**INPUT FOR THIS TASK:**
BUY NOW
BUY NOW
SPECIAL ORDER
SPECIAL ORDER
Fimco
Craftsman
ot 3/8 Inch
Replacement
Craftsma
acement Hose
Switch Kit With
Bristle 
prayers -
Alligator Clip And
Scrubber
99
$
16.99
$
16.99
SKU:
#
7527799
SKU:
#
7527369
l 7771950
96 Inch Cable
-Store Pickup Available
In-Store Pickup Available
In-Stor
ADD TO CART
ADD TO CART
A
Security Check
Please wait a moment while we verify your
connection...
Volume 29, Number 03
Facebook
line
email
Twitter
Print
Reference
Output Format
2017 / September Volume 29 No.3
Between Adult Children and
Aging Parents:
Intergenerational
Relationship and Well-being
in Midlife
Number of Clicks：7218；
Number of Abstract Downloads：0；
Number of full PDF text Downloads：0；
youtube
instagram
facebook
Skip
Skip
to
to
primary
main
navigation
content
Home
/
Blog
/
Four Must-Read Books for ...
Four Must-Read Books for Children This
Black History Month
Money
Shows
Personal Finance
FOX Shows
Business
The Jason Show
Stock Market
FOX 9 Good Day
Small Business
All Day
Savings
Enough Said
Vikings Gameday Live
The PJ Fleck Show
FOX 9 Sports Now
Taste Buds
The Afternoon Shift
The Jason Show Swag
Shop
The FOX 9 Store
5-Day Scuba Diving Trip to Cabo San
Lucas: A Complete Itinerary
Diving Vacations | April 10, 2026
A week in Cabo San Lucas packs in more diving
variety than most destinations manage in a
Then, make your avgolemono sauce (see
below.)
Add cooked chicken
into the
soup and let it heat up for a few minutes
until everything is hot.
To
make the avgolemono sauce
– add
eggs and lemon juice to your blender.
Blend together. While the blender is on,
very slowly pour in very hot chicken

**YOUR ASSIGNMENT:** Would you please print every record exactly as written?

**RESPONSE:**
BUY NOW
BUY NOW
SPECIAL ORDER
SPECIAL ORDER
Fimco
Craftsman
ot 3/8 Inch
Replacement
Craftsma
acement Hose
Switch Kit With
Bristle 
prayers -
Alligator Clip And
Scrubber
99
$
16.99
$
16.99
SKU:
#
7527799
SKU:
#
7527369
l 7771950
96 Inch Cable
-Store Pickup Available
In-Store Pickup Available
In-Stor
ADD TO CART
ADD TO CART
A
Security Check
Please wait a moment while we verify your
connection...
Volume 29, Number 03
Facebook
line
email
Twitter
Print
Reference
Output Format
2017 / September Volume 29 No.3
Between Adult Children and
Aging Parents:
Intergenerational
Relationship and Well-being
in Midlife
Number of Clicks：7218；
Number of Abstract Downloads：0；
Number of full PDF text Downloads：0；
youtube
instagram
facebook
Skip
Skip
to
to
primary
main
navigation
content
Home
/
Blog
/
Four Must-Read Books for ...
Four Must-Read Books for Children This
Black History Month
Money
Shows
Personal Finance
FOX Shows
Business
The Jason Show
Stock Market
FOX 9 Good Day
Small Business
All Day
Savings
Enough Said
Vikings Gameday Live
The PJ Fleck Show
FOX 9 Sports Now
Taste Buds
The Afternoon Shift
The Jason Show Swag
Shop
The FOX 9 Store
5-Day Scuba Diving Trip to Cabo San
Lucas: A Complete Itinerary
Diving Vacations | April 10, 2026
A week in Cabo San Lucas packs in more diving
variety than most destinations manage in a
Then, make your avgolemono sauce (see
below.)
Add cooked chicken
into the
soup and let it heat up for a few minutes
until everything is hot.
To
make the avgolemono sauce
– add
eggs and lemon juice to your blender.
Blend together. While the blender is on,
very slowly pour in very hot chicken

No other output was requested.